The announcement comes ten days after the conference eliminated non-conference games. The momentum was certainly trending further in the same direction, and the Council determined that even such limitations were not enough.
“The decision to cancel fall sports was made with student-athletes being top of mind,” Ensor said. “It is difficult to put into words how I feel for all of the student athletes, coaches, and administrators who put in so much work on a daily basis.
“Health and safety protocols have been of the utmost priority the last several months, but unfortunately, there are too many factors that prohibit the MAAC and its institutions from safely delivering a competitive atmosphere that these individuals deserve.”
The cancellations not only affect in-season fall sports. Other programs, like basketball, baseball, and others, hold routine practices throughout September and October. Those will also be prohibited.
The MAAC joins five other Division I conferences — the Colonial Athletic Association, the Ivy League, the Mid-Eastern Athletic Conference, the Patriot League, and the Southwestern Athletic Conference — to make the difficult decision to shut down fall operations.
Interestingly, Monday’s news does not completely shut the door on the potential for sports on Quinnipiac’s campus before 2021.
Quinnipiac’s women’s field hockey program is sponsored by the Big East Conference, which has only announced that non-conference games will not be played.

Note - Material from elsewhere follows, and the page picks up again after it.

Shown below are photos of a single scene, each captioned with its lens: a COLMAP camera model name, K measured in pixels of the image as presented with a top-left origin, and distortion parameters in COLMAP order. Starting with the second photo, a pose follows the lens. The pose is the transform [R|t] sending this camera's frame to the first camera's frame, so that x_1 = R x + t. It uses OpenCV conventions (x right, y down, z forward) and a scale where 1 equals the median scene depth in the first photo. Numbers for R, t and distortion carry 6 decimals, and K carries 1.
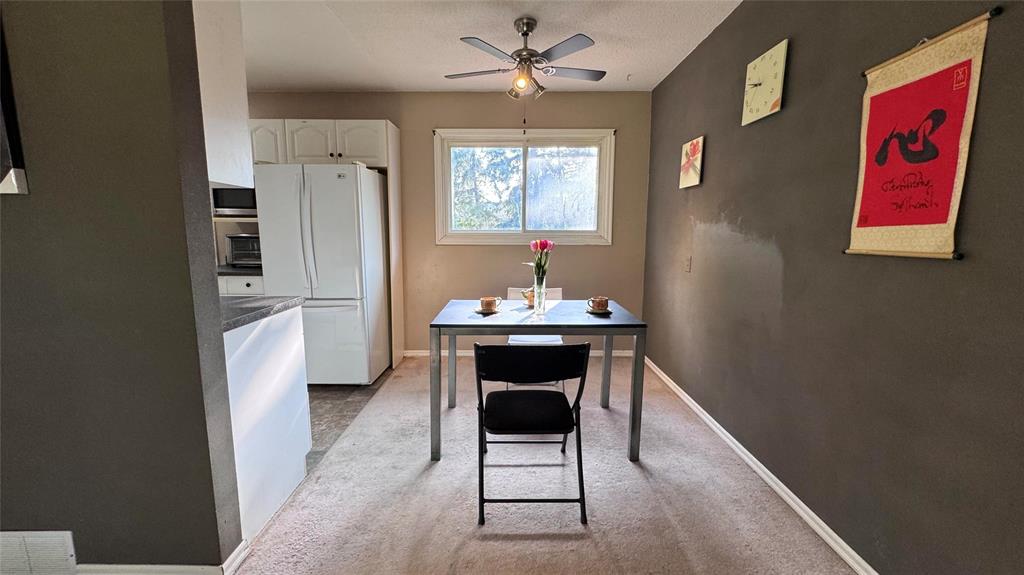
lens RADIAL K [[411.3, 0, 509.7], [0, 411.3, 286.1], [0, 0, 1]] dist [-0.000743, -0.000504]
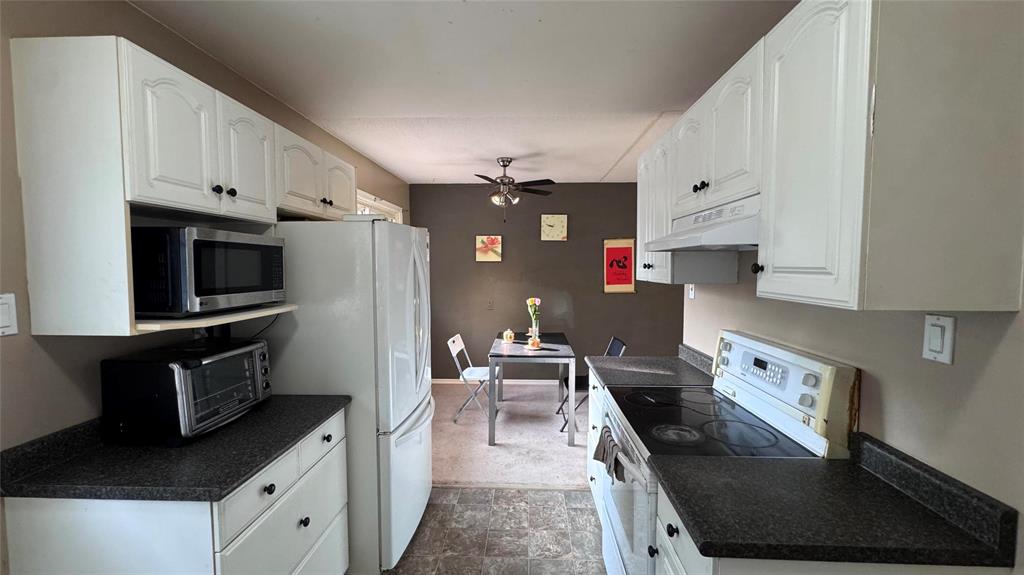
lens RADIAL K [[411.3, 0, 510.3], [0, 411.3, 285.1], [0, 0, 1]] dist [-0.000743, -0.000504]
pose [[0.036211, -0.056426, 0.997750, -1.520028], [0.136555, 0.989319, 0.050994, -0.251642], [-0.989970, 0.134401, 0.043529, 0.977247]]
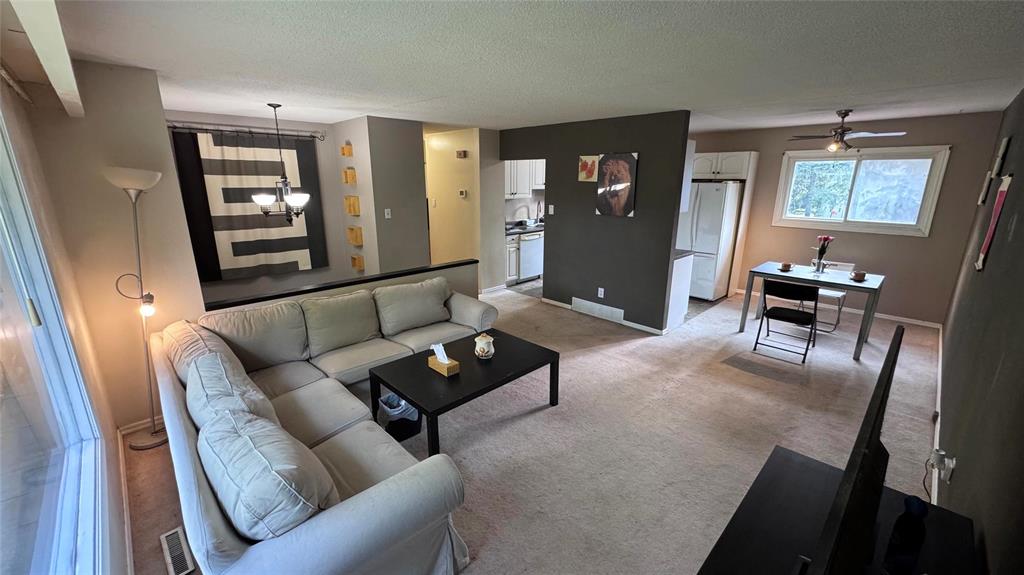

Women’s rugby, a member of the NIRA, has not officially announced plans for the fall.
In any case, the coming months will be unrecognizable to anyone who has spent a modicum of time around collegiate athletics. The health and safety precautions introduced by the MAAC in June would have made the season anything but normal and allowed for the opportunity to fail to complete the year unless all guidelines were followed to a T.
The new normal was originally the world in which such guidelines — masks, social distancing, and much more — were implemented. As it turns out, the even newer normal is the inability to hold these sporting events at all.